**Written exercise:** Can you extend the blog posts below about watering the new turf at work and sitting in church, picking up right after their last sentence?

===== Selected text =====

The comment at the end of the day? “We’ve created a monster” 😀

Turfed out

We have just had new turf laid in the garden at work. Boy, does it make a difference to the place. Next on the agenda are plants and some new garden chairs.

The trouble with turf, of course, is that it needs lots of watering.

Hmm… not as easy as it sounds. We have a hose. But it’s not a very long hose. We have an outside tap, but it’s not a very conveniently placed outside tap… at least, not as far as the new turf is concerned.

One option is to put the end of the hose through the bathroom window and attach it, not very convincingly, to the tap in the bathroom sink – you know, those really useful taps which are designed not to accept people trying to fasten garden hoses to them? It was good timing that my colleague was being assessed on whether she dealt appropriately with spillages – she had a good excuse to use the mop. But alas, the “sprinkler effect” was only successful in the bathroom which got far wetter than the turf.

Plan B. While looking for a longer hose or a firmer attachment, we found two watering cans. Seizing an opportunity for some extra exercise, I volunteered for the rather time-consuming task of watering the turf by hand. We are talking three areas of lawn here, and each watering can only covering a single strip of turf. But I persevered, and though it was not the world’s most interesting task, I was getting some exercise and doing some good.

As I neared the end of the the first lawn, another colleague arrived, bearing a much much longer hose and a proper lawn sprinkler. Hoorah! We fixed the hose to the outside tap and put the sprinkler in place on the lawn. Hmmm…. this was not going to work. The sprinkler turned so slowly, it being impossible to get any decent pressure through the long long hose when all the connections were leaky, that we were going to end up with a tiny quagmire in the middle of an arid lawn of dry, dead grass. Three of us stood for some time trying to get it to work.

It was only when we realised how cold and damp we were that the penny suddenly dropped. We were stood outside in the garden trying to water the grass…… during a downpour of rain!

(Wonder whether anyone’s remembered to water it today!)

It was rather odd..

to sit in church this morning and join in congregational prayers for myself .. though not half so odd as putting my money into a retiring collection knowing that it was going towards paying my own salary. Especially ironic considering that I haven’t been paid yet! 😉

(By the way, I am not so self-absorbed as to think that the prayers and the collection were all about me. But it did feel a bit funny being there in one capacity when I could have been there in a different one).

===== Stored records =====

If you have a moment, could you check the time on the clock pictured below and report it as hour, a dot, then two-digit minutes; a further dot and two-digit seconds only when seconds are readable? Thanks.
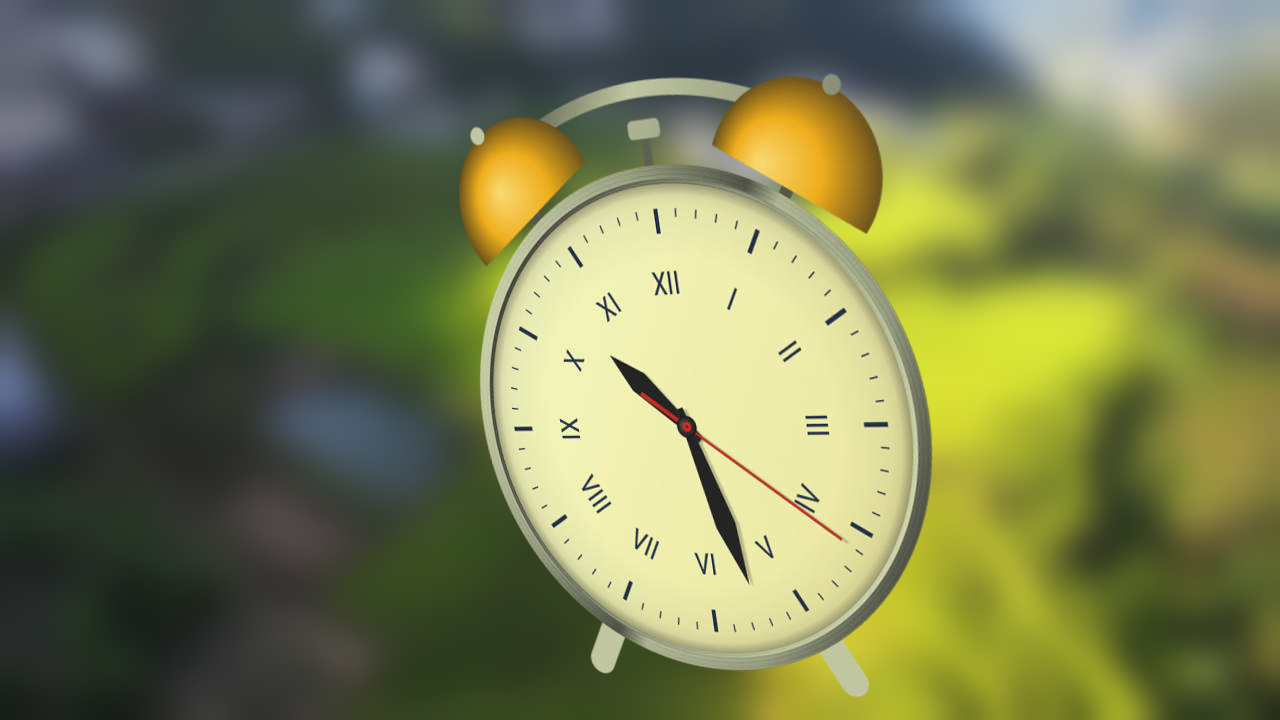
10.27.21
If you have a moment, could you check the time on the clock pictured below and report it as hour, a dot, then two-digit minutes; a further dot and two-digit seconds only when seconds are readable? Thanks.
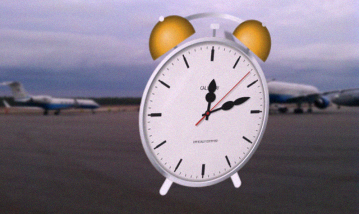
12.12.08
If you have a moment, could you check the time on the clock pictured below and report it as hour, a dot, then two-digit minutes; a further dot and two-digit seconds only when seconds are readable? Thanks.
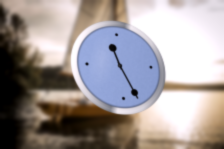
11.26
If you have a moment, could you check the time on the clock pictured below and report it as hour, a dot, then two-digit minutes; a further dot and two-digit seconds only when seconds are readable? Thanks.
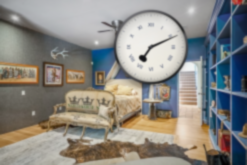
7.11
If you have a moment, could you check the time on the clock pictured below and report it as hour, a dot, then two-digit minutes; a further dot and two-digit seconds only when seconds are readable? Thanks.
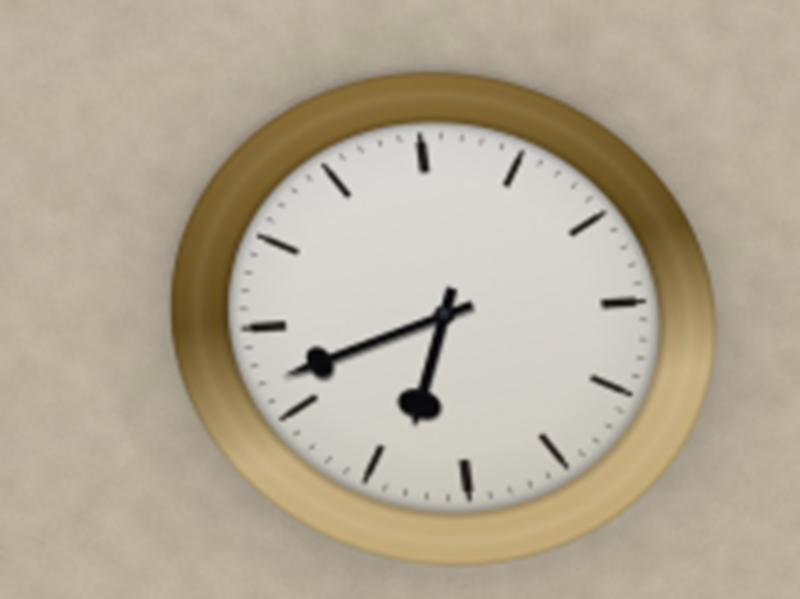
6.42
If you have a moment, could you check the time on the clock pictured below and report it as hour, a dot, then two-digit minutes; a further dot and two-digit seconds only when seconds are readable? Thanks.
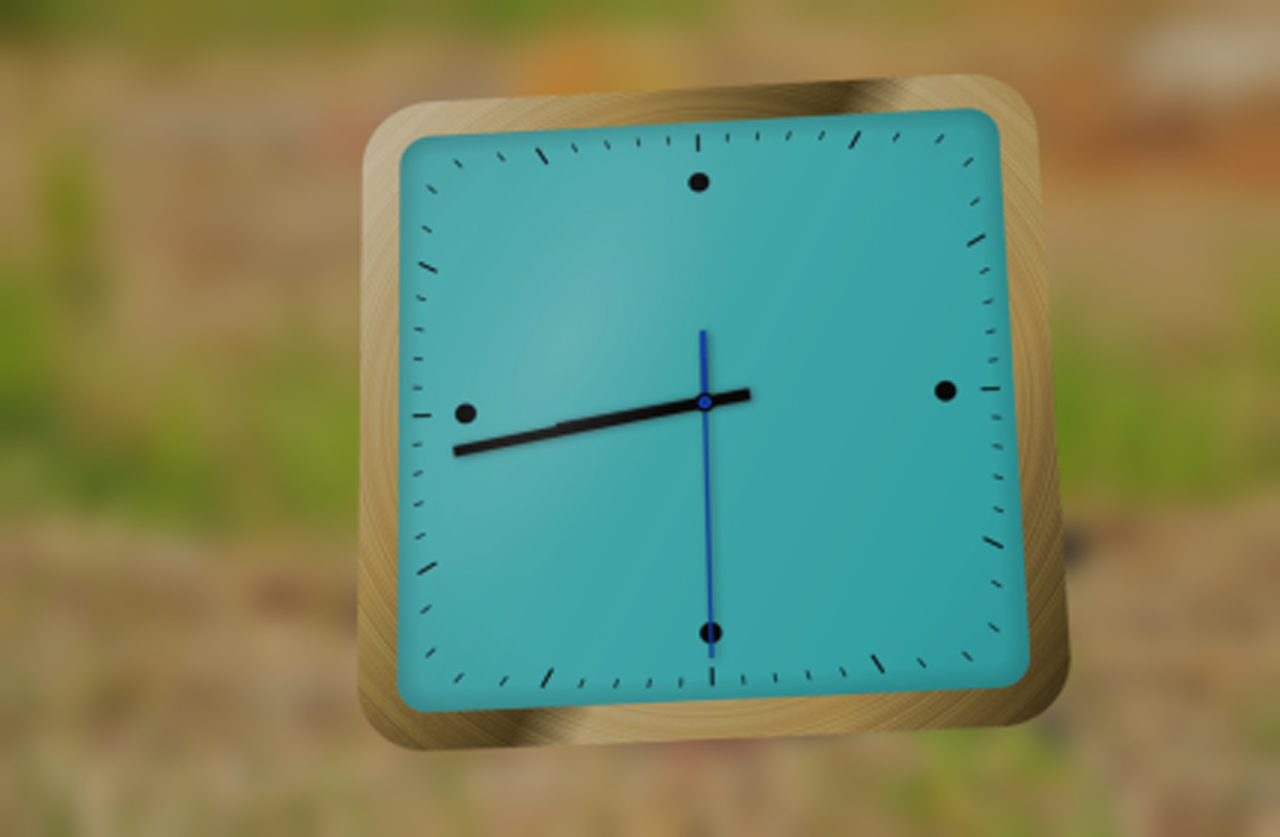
8.43.30
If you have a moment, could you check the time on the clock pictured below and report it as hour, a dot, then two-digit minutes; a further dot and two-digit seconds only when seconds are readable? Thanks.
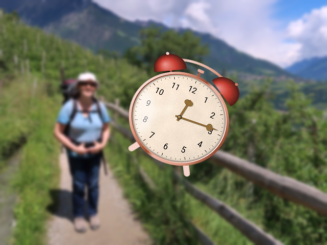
12.14
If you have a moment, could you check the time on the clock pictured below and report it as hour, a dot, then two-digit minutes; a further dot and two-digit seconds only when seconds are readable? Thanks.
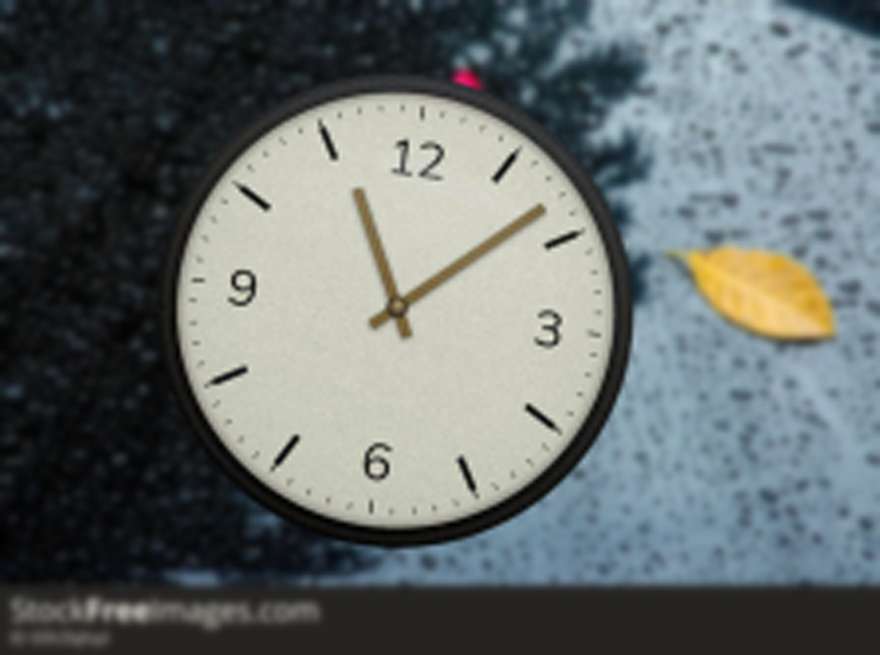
11.08
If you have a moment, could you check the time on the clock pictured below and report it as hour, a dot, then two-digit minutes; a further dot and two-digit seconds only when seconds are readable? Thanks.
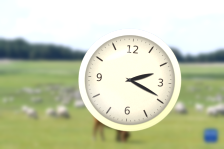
2.19
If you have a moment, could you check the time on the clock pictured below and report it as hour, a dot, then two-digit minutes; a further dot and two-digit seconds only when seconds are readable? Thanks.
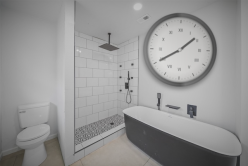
1.40
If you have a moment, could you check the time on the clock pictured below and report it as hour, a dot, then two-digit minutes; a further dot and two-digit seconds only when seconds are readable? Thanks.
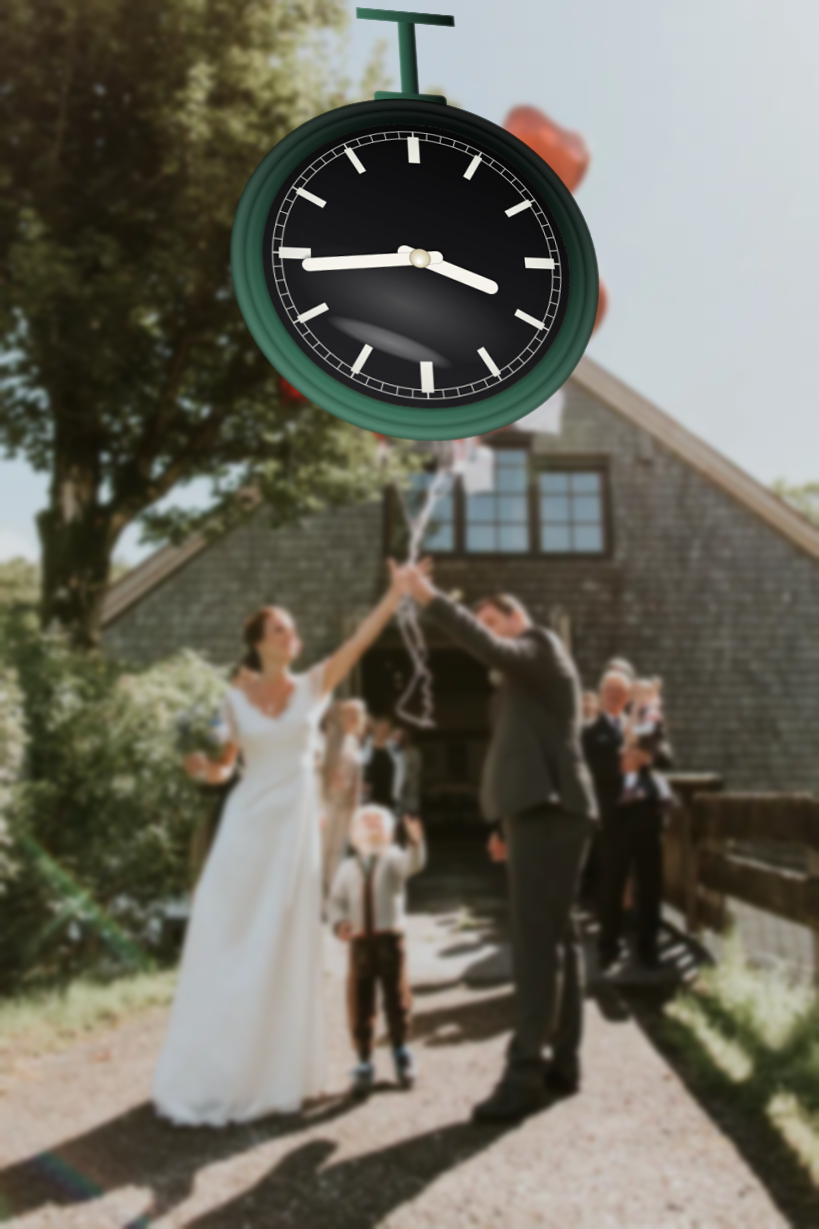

=====

**Reply:**
Life

Slightly not as bad as it was a few days ago, but some serious decisions to be made by several people.
I am suffering from torn loyalties, being pulling in every direction, and knowing that whatever decision I make will be a bad one. Not a very helpful situation really.
Tasks for tomorrow mostly involve the telephone again, both dealing with the problem and trying to get the right support for the decisions ahead.
Ho hum.
I wish I could tell you more.
But thank you all for your support and prayers.

Always look on the bright side of life

Apparently I am coping too well for anti-depressants. Humph. Mind you, I was betrayed by the questionaire I had to fill in. “On how many days out of the last fortnight have you felt…. ” Well, actually, for the majority of the last fortnight I’ve felt pretty hunky-dory, thank you very much. Now if that questionaire had said “on how many days out of the last nine months….” or “on how many days out of the last four…”, the answers might have been entirely different. But still, in many ways I’d rather NOT be on antidepressants – I just wish I could have a break from all this coping without them.

Still, the Smudgelet goes off camping yet again (in the rain, probably) tomorrow night and I have a whole weekend to myself. Yippee! The main plan is to tackle the bedroom and rediscover my bed. I rather like sleeping on the sofa but it’s not really a long term arrangement, especially not with four, yes four, cages full of hamsters playing by my right ear. (I finally think I’ve done it, though a magnifying glass would have helped immensely in feeling confident that I’ve separated all the males from the females), but I’m also planning a trip to Portsmouth to have lunch with Honorary Auntie M whom I haven’t seen for ages and ages and ages.

And before then, I have work this afternoon (at least concluding that I was not badly depressed enough for antidepressants means that the doctor did not suggest me having time off work – thank goodness. It makes a nice change for work to be my sanctuary rather than a source of my stress), a million phone calls to make this morning, a miserable pre-teen to deal with, or rather not to deal with because I won’t be seeing him until later, and a kitchen to clean. Hmmm… and a high score to improve on Bejewelled and someone to beat at scrabble….

I may or may not be around much

I thought rollercoasters were supposed to have a few ups.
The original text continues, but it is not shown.